The Dutch Socialist Party has absorbed similar such movements. In the election last September it emerged as the country's biggest single party. But it was nevertheless shunted aside by a larger coalition of right-of-center parties. The British Labour Party has been so weakened by similar internal ideological tussling that many members joined the new Social Democratic Party, and polls show Labour's support to be low for the elections expected soon.
The economic recession, unemployment, inflation, and budget deficits have caused most socialist parties to scale down their classic Keynesian recipes and generous welfare programs.
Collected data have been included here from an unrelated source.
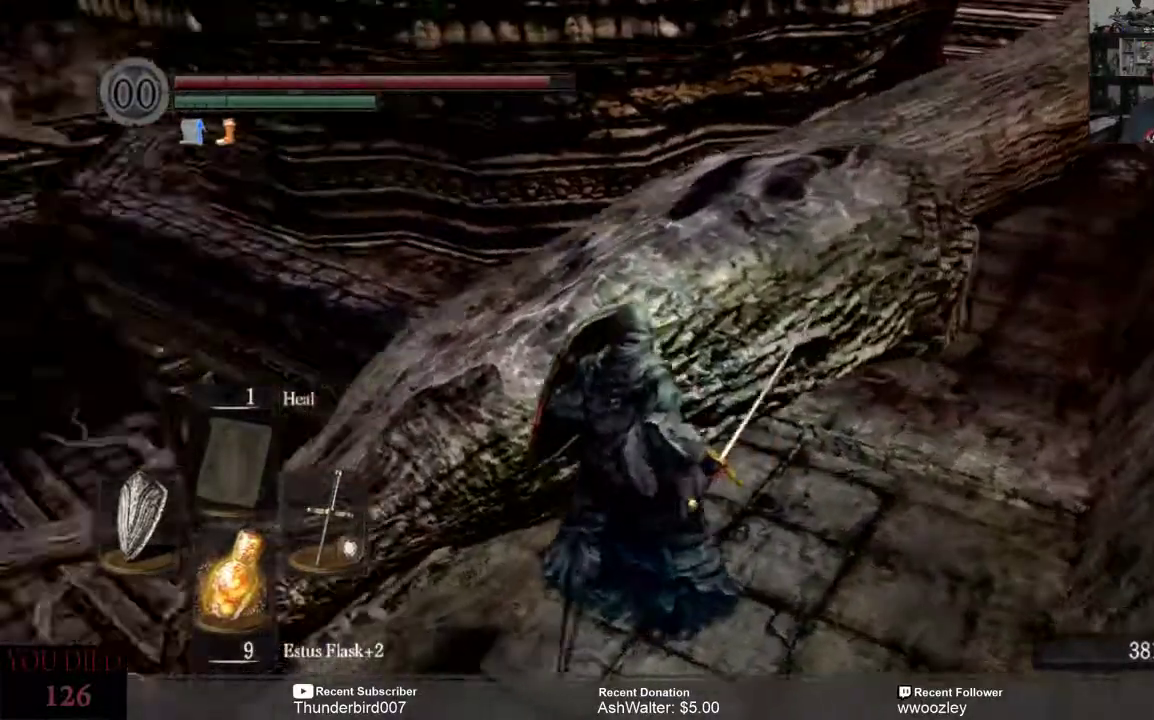
{"buttons": [], "left_stick": "left", "right_stick": "center", "events": [[283, "right_stick", "center"], [367, "left_stick", "left"]]}
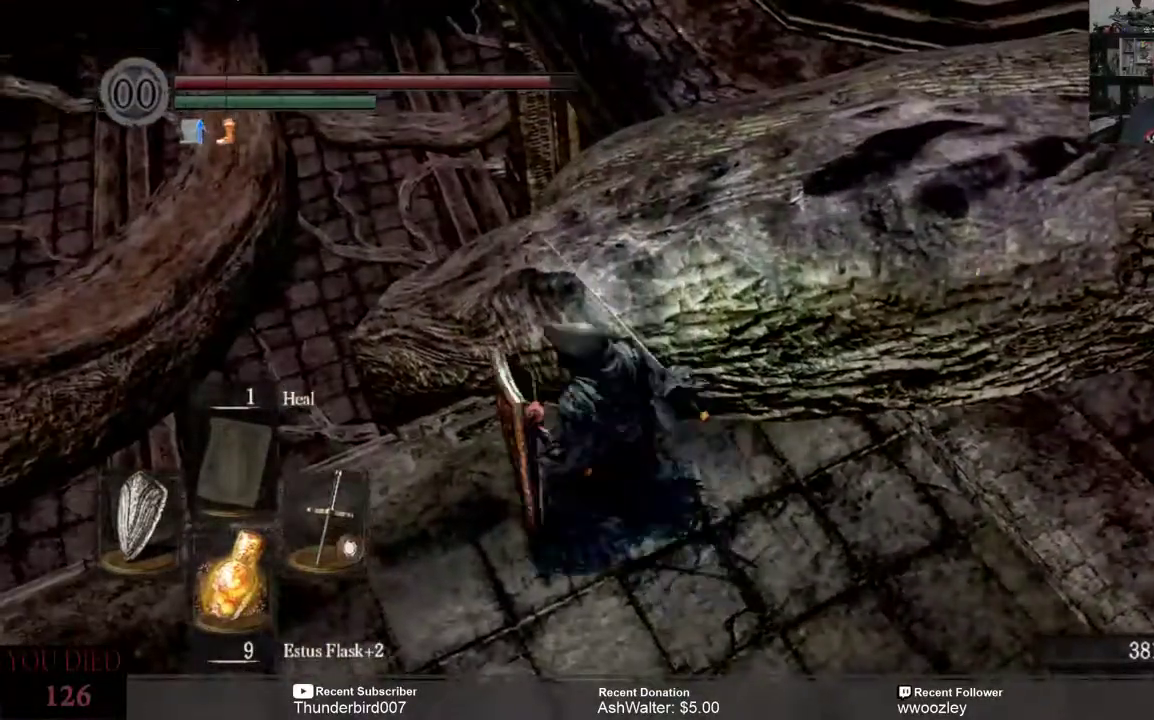
{"buttons": [], "left_stick": "up", "right_stick": "right", "events": [[117, "left_stick", "center"], [350, "left_stick", "up"], [350, "right_stick", "right"]]}
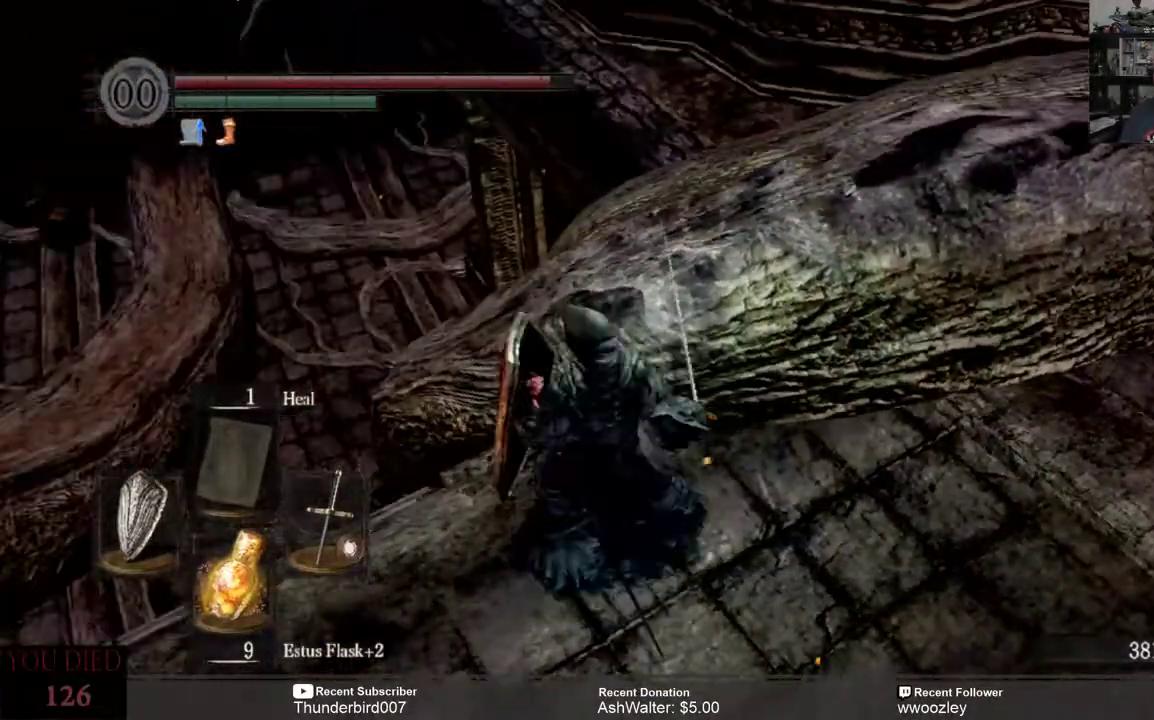
{"buttons": [], "left_stick": "center", "right_stick": "right", "events": [[283, "right_stick", "center"], [350, "left_stick", "center"], [483, "right_stick", "right"]]}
Nowhere has this been more evident than in France, where the government of Francois Mitterrand has been forced to backtrack after more than a year of costly expansionary and social policies.
But the socialist dilemma is most pronounced in dealing with foreign and defense policy. Many are split over their attitudes toward the United States, the Soviet Union, and the NATO missile deployment plan.
This division is especially visible in Britain, West Germany, and Belgium. The Greek and Spanish socialists also obtained their victories with positions criticizing NATO and the United States, but have muted these attacks since the elections.
In addition, many of the old-guard socialist leaders want to step down or are losing their popularity. But few adequate successors are visible.
* The replacement of Social Democratic Party leader, Helmut Schmidt, by Hans-Jochen Vogel is considered to have seriously weakened the German party.
* Joop den Uyl in the Netherlands has been wanting to step down for years but he has stayed on because there is no heir in sight.
* The fortunes of the British Labour Party have progressively worsened with the resignations of Harold Wilson and James Callaghan and may be further embattled when Denis Healey and Tony Benn fight it out to succeed Michael Foot.
* And every rumor about Francois Mitterrand's health causes consternation about the succession of the man who single-handedly rebuilt the party and wrested the presidency after decades of rightist rule.
With so many profound problems, it is no wonder European socialists tend to concentrate on them to the exclusion of their successes. The bright spots include, of course, the voter support in France, Greece, Sweden, Spain, and the long reign in Austria.
But Belgian leader Guy Spitaels suggested at the Paris meeting that perhaps this was the time for many socialist parties to be patient while developing appropriate programs for the party and the times. ''The trends are not in our favor,'' he noted.